PERSUASIONS ON-LINE V.25, NO.1 (Winter 2004)

Modernizing Mansfield Park: Patricia Rozema’s Spin on Jane Austen

Kathi Groenendyk

 

Kathi Groenendyk (email: kgroenen@calvin.edu) is an assistant professor in Communication Arts and Sciences, Calvin College, Grand Rapids, Michigan.   She has analyzed the recent Austen adaptations, examining how landscape is used to tell the story, and how those images reflect cultural attitudes toward nature.  A Calvin College research grant funded this research.

 

in 1999, Miramax and BBC Films released Mansfield Park, a film written and directed by Patricia Rozema.  Rozema had an audience that was primed for more Austen.  That audience did not receive the typical Austen-fare, which delighted some and angered others.  Rozema rewrote the character of Fanny to resemble Austen herself, emphasized the social critique of slavery that is found in the text, and heightened the sexuality between various characters.  As with the novel, disputes over the film’s artistic choices flourished among Austen fans, moviegoers, and film critics.

▶ _RECORD SET_
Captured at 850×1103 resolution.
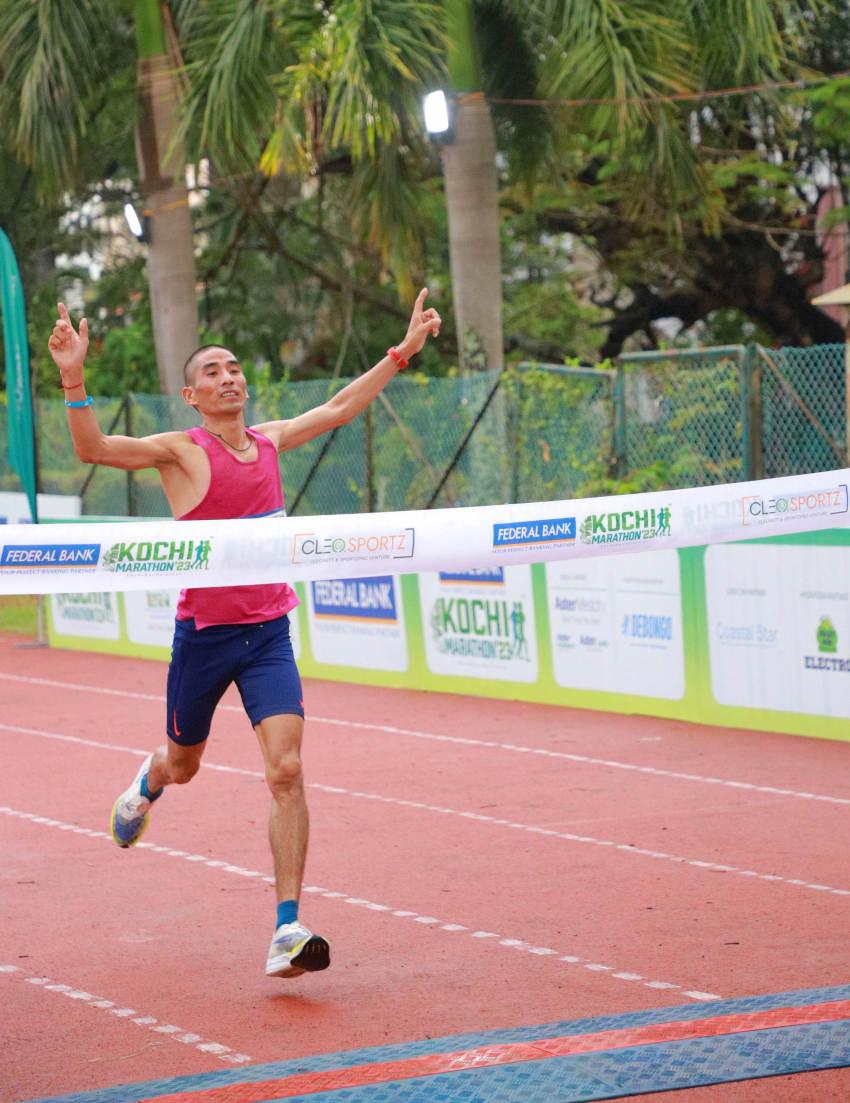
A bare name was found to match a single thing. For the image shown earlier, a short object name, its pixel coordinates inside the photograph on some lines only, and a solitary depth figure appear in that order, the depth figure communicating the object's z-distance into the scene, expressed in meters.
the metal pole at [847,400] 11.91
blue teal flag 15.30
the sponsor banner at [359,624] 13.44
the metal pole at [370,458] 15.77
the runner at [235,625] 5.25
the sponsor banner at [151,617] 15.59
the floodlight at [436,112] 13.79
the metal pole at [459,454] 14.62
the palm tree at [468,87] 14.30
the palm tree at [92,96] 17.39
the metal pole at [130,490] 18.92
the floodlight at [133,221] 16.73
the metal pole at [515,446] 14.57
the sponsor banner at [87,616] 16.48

==

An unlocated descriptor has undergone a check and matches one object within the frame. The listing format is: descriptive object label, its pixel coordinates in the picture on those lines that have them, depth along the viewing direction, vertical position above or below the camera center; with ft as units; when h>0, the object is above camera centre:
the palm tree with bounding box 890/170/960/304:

▶ _TASKS TO COMPLETE_
1. Update the passage of the Mansfield Park article starting with "in 1999, Miramax" and going on through "and film critics.", using "public" in place of "audience".
2. According to the Mansfield Park article, which companies released the 1999 film?

▶ _RESPONSES TO THE TASKS_
1.
in 1999, Miramax and BBC Films released Mansfield Park, a film written and directed by Patricia Rozema.  Rozema had an public that was primed for more Austen.  That public did not receive the typical Austen-fare, which delighted some and angered others.  Rozema rewrote the character of Fanny to resemble Austen herself, emphasized the social critique of slavery that is found in the text, and heightened the sexuality between various characters.  As with the novel, disputes over the film’s artistic choices flourished among Austen fans, moviegoers, and film critics.

2. Miramax and BBC Films